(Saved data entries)
=== Section Start ===

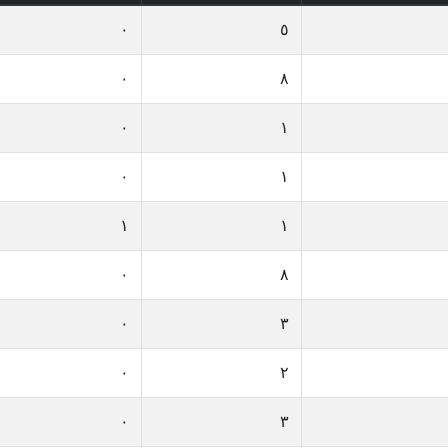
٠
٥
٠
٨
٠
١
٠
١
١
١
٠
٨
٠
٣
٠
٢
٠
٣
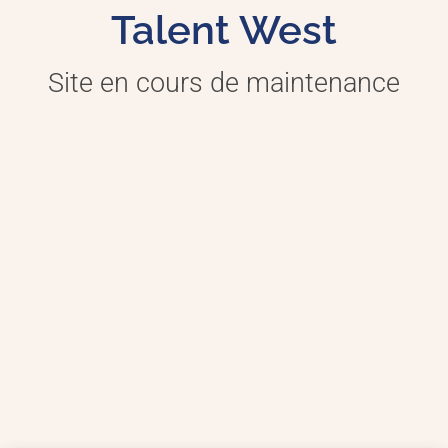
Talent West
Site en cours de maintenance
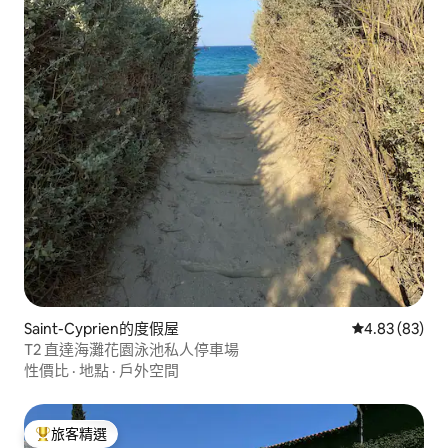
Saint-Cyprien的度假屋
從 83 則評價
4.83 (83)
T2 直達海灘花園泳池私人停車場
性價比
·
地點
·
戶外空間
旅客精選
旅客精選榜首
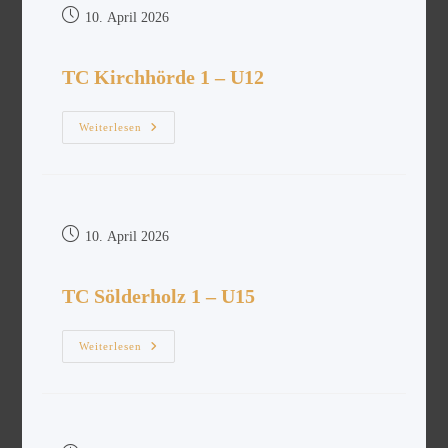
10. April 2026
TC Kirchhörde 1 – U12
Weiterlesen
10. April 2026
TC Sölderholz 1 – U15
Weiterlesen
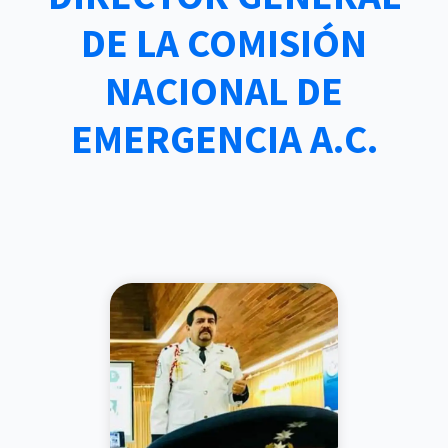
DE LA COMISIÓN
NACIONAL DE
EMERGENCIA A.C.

=== Section End ===
=== Section Start ===

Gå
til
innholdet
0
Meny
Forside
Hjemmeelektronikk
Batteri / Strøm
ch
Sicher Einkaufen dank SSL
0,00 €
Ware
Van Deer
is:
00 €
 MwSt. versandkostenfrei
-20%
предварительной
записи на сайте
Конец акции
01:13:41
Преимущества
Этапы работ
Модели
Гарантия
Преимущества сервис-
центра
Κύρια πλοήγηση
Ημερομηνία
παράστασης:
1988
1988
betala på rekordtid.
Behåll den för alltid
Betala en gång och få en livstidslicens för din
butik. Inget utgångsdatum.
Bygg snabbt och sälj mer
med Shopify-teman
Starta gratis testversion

=== Section End ===

### TASK PROMPT
Report every line of the items above that contains the string "Преимущества", treating uppercase and lowercase letters as different.

### TASK OUTPUT
Преимущества
Преимущества сервис-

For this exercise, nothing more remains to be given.